Harvested human peripheral blood mononuclear cells were treated with phytohemagglutinin and lipopolysaccharide, and murine peritoneal macrophages were stimulated with interleukin (IL)-1β for the evaluation of Sulf-1 and Sulf-2 expression. Sulf expression in inflammatory cells was examined in the human rheumatoid arthritis (RA) synovium by immunofluorescence staining. The antigen presentation and phagocytic activities of macrophages were compared according to the expression state of Sulfs.
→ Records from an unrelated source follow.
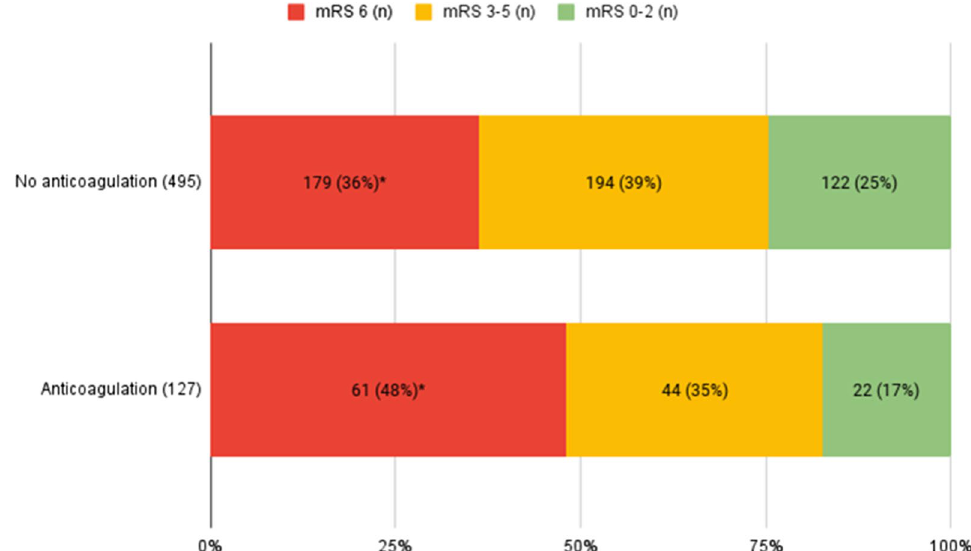
Fig. 3 Three-month mortality and disability rates in anticoagulated versus non-anticoagulated patients, *p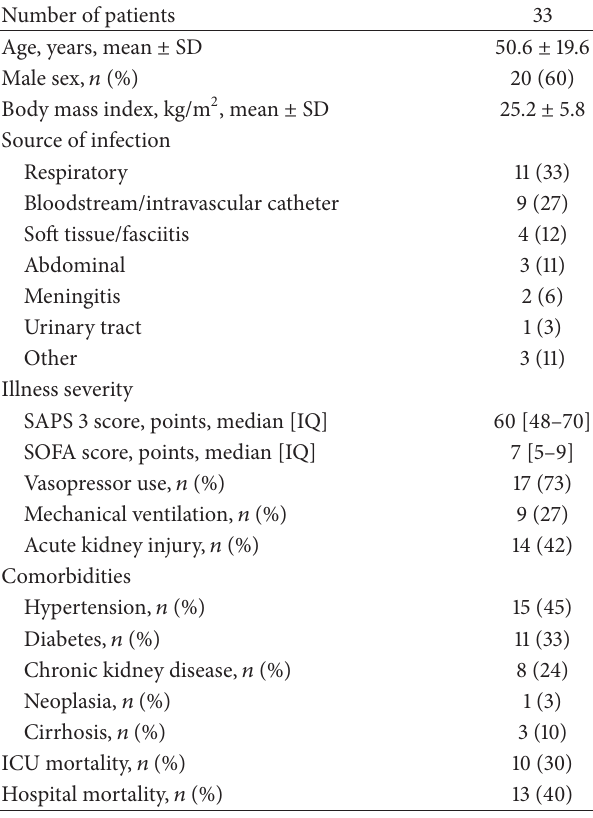
Table 1: Demographic and clinical features. Table 2: Serum levels and results for generalized additive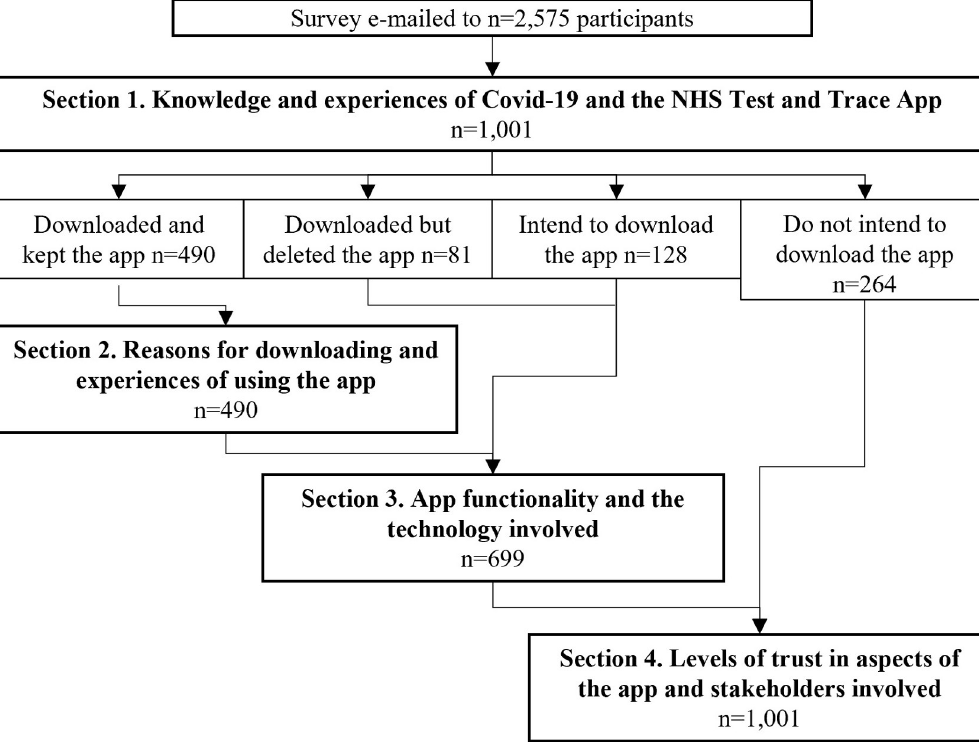
Fig 2. Survey flow and branching of participants. Specific questions/statements are reported in the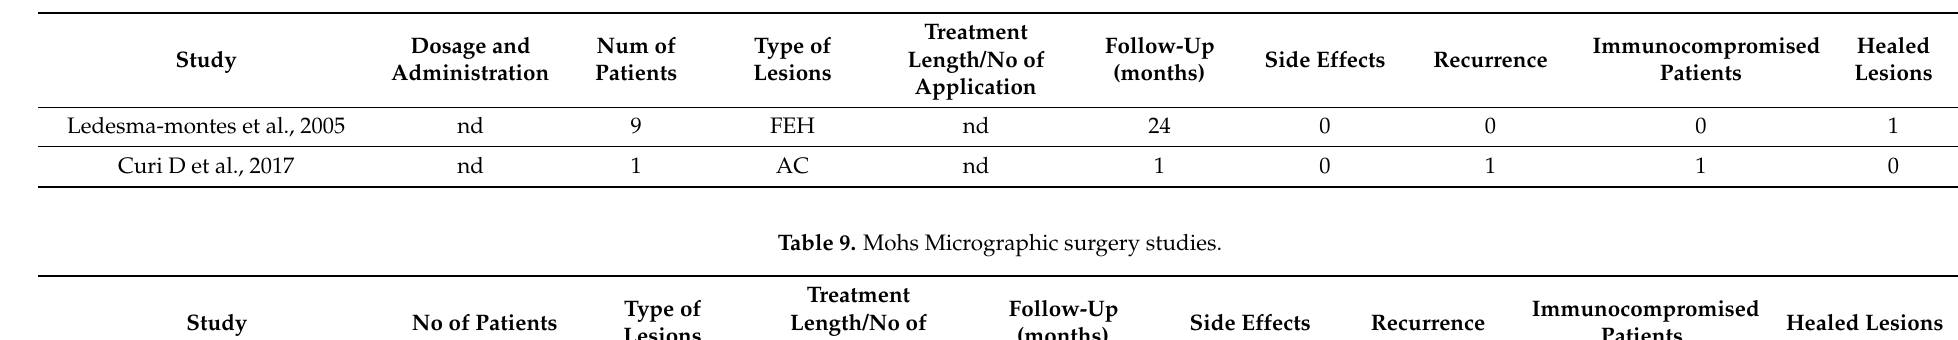
Table 8. Cryotherapy studies.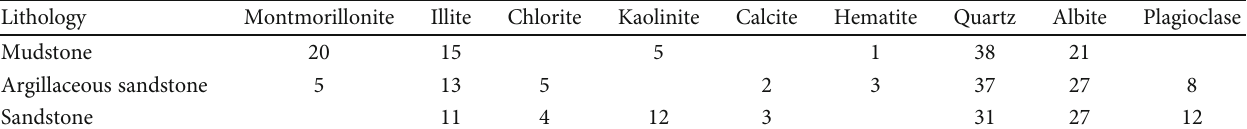
Table 1: X-ray di ff raction results (unit: %).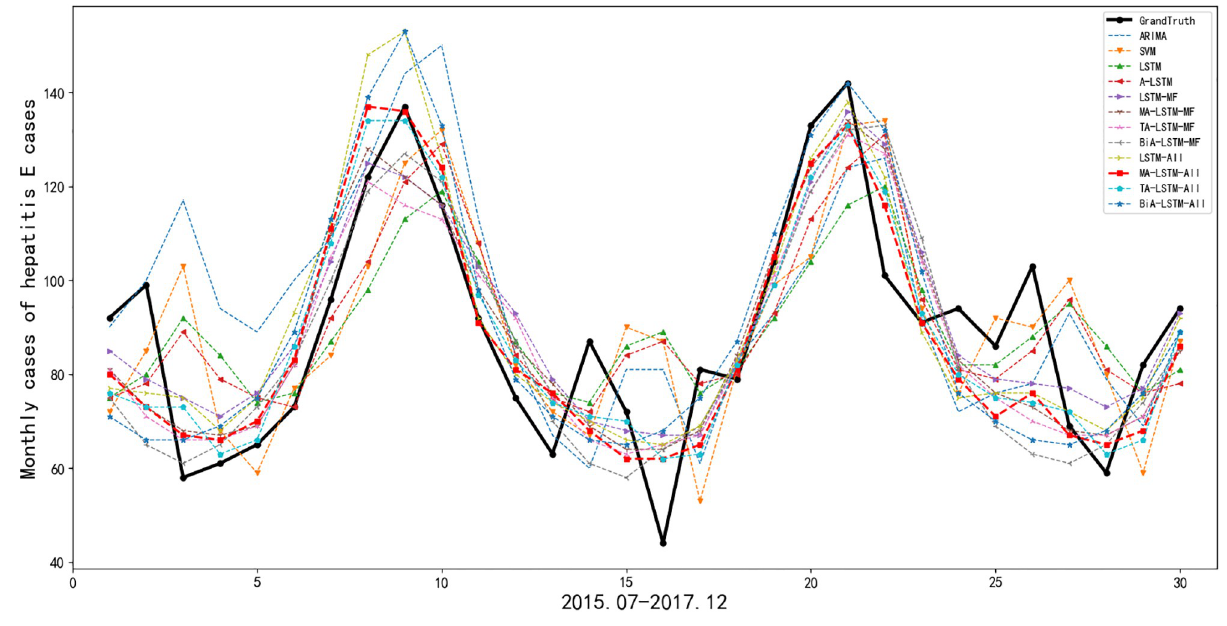
Fig 6. Prediction values of monthly cases of hepatitis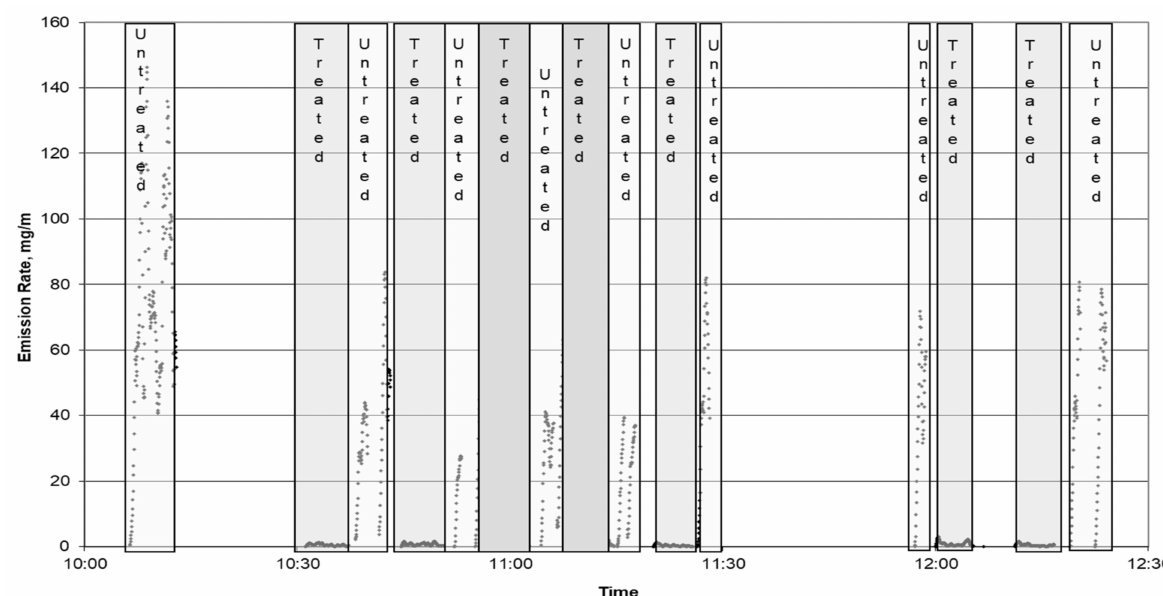
Figure 4. Map of the test segments used on SR288.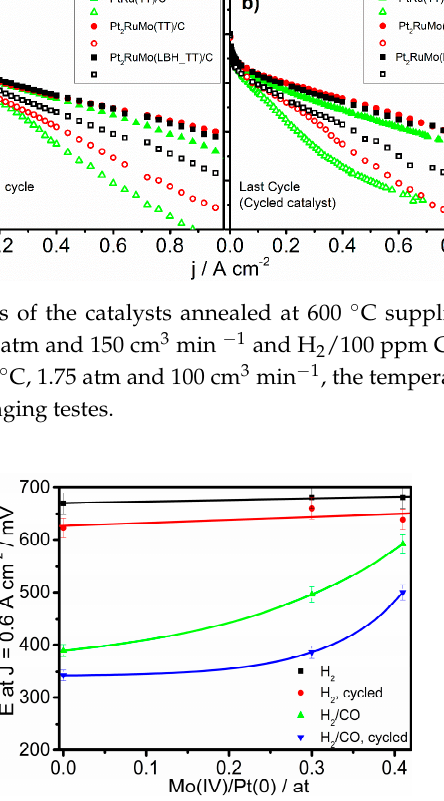
Figure 6. Dependence of the hydrogen oxidation reaction (HOR) and HOR/CO activity, expressed as the current density at 0.6 V, on the Mo(IV)/Pt(0) atomic ratio.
Sulfs-knockdown macrophages and Sulfs-overexpressing macrophages were generated using small interfering RNAs and pcDNA3.1 plasmids for Sulf-1 and Sulf-2, respectively.
Lymphocytes and monocytes showed weak Sulf expression, which remained unaffected by IL-1β. However, peritoneal macrophages showed increased expression of Sulfs upon stimulation with IL-1β. In human RA synovium, two-colored double immunofluorescent staining of Sulfs and CD68 revealed active upregulation of Sulfs in macrophages of inflamed tissues, but not in lymphocytes of lymphoid follicles. Macrophages are professional antigen-presenting cells. The antigen presentation and phagocytic activities of macrophages were dependent on the level of Sulf expression, suppressed in Sulfs-knockdown macrophages, and enhanced in Sulfs-overexpressing macrophages.
The results demonstrate that upregulation of Sulfs in macrophages occurs in response to inflammation, and Sulfs actively regulate the antigen presentation and phagocytic activities of macrophages as novel immune regulators.